The thing with a ghost meet, in my opinion, is that we might not see anything or feel anything, but I am interested if other people have had any funny business. 

I know this is in the wrong place as a motorhome trip, but potentially it is. 

Russell


----------



## boggy (Sep 24, 2007)

My story/experience:

Going back about 25 years, we moved to an old bungalow, I was doing a lot of renovation, large extension, replacement windows, central heating etc. 

One night we were both sleeping, I was awaken by the sound of breaking glass, my first thought was that someone was trying to break into the new extension being finished, this was just down the hall from our bedroom. 

I walked down the hall into the extension no sign of broken glass, the front door was just to the side and for some reason I was compelled to open the door, about 20 ft away was a figure standing on the drive, it was dark, at the end of the drive we had a street light. I could see this figure plainly, just standing there with his body facing sideways and his face facing towards me. 

Could not describe any facial details, no words were exchanged and I did not feel threatened, the figure then just seamed to move away and disappear into the darkness.
I closed the door and went back to bed, the following morning I discussed this with my wife, she heard no sounds, our collie was not disturbed and there was no sign of any broken glass.

A few months later I was having a chat with one of my neighbours and was shocked to discover that some years earlier the owner of the bungalow next door had committed suicide by hanging himself. To this day when I tell this story it still sends shivers down my back

john


----------



## annetony (May 1, 2005)

We had ghostly footsteps in our house, it was about 2 in the morning and we heard the sound of someone running along the landing, so I jumped up thinking it was my youngest son but there was no one there, and all the kids were fast asleep, 8O we heard it again a couple of weeks later same, no one there, :? . We haven't seen anything but my Daughter (when she lived at home) said she saw a man and woman stood at the foot of her bed and when she described them to me it was my Grandma and Grandad, she even described his walking stick, (which had a brass knob on top) it had disappeared about 34 years ago, (she is 31), and she had not seen any pictures of them as we hadn't got any, things have gone quiet now and we haven't heard anything since. A bit disappointed about that.

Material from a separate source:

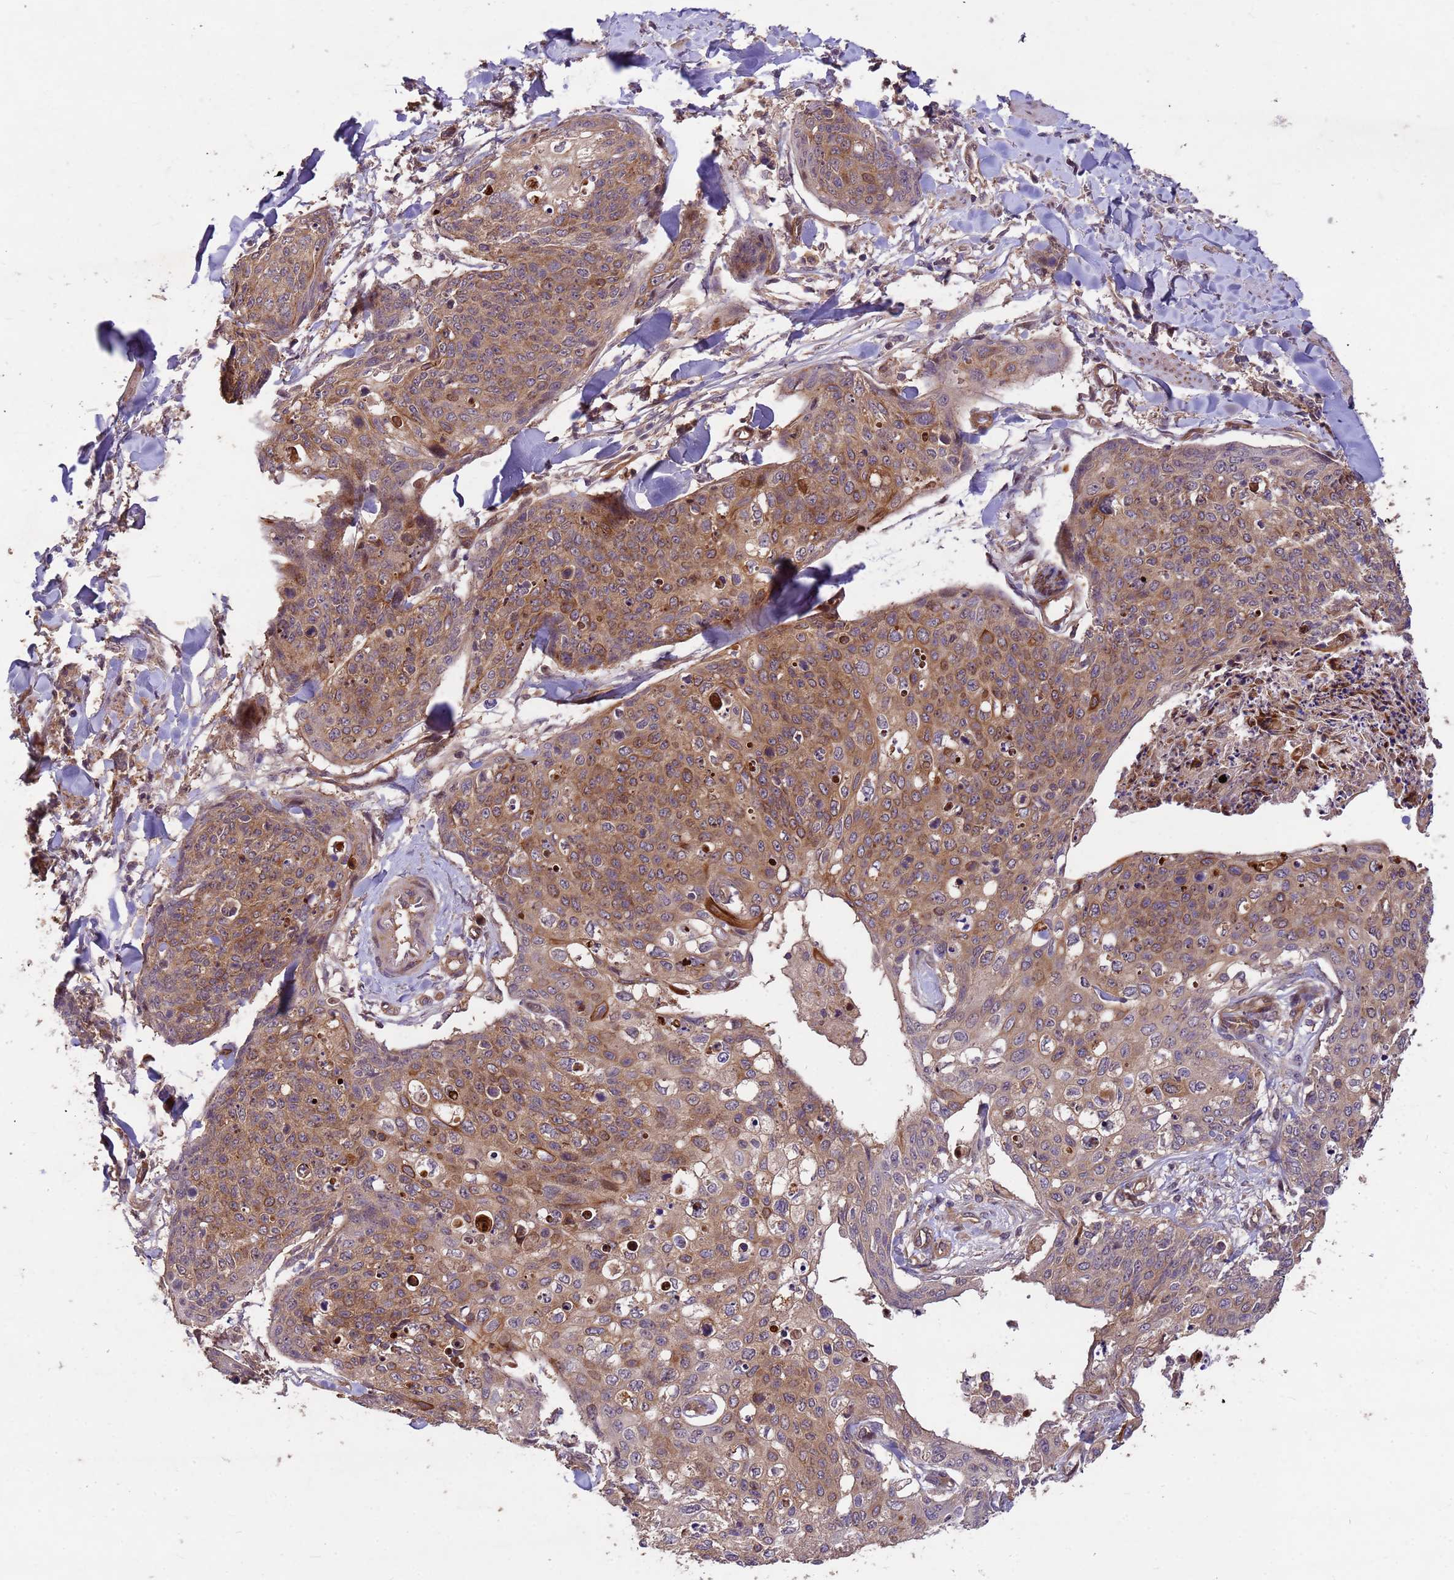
{"staining": {"intensity": "moderate", "quantity": ">75%", "location": "cytoplasmic/membranous"}, "tissue": "skin cancer", "cell_type": "Tumor cells", "image_type": "cancer", "snomed": [{"axis": "morphology", "description": "Squamous cell carcinoma, NOS"}, {"axis": "topography", "description": "Skin"}, {"axis": "topography", "description": "Vulva"}], "caption": "Immunohistochemical staining of skin cancer reveals medium levels of moderate cytoplasmic/membranous positivity in approximately >75% of tumor cells.", "gene": "PPP2CB", "patient": {"sex": "female", "age": 85}}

Astley Hall in Chorley is definitely haunted, we spent the night there to raise money for the baby unit, there were footsteps going up and down stairs all night, and the excercise chair went off like someone had sat down on it hard, at that point I put my head under my pillow :lol: :lol: 

Anne


----------



## 88742 (May 9, 2005)

I 'sighted' Jacqui's purse once, but she told me I was imagining it ;-)

Ian


----------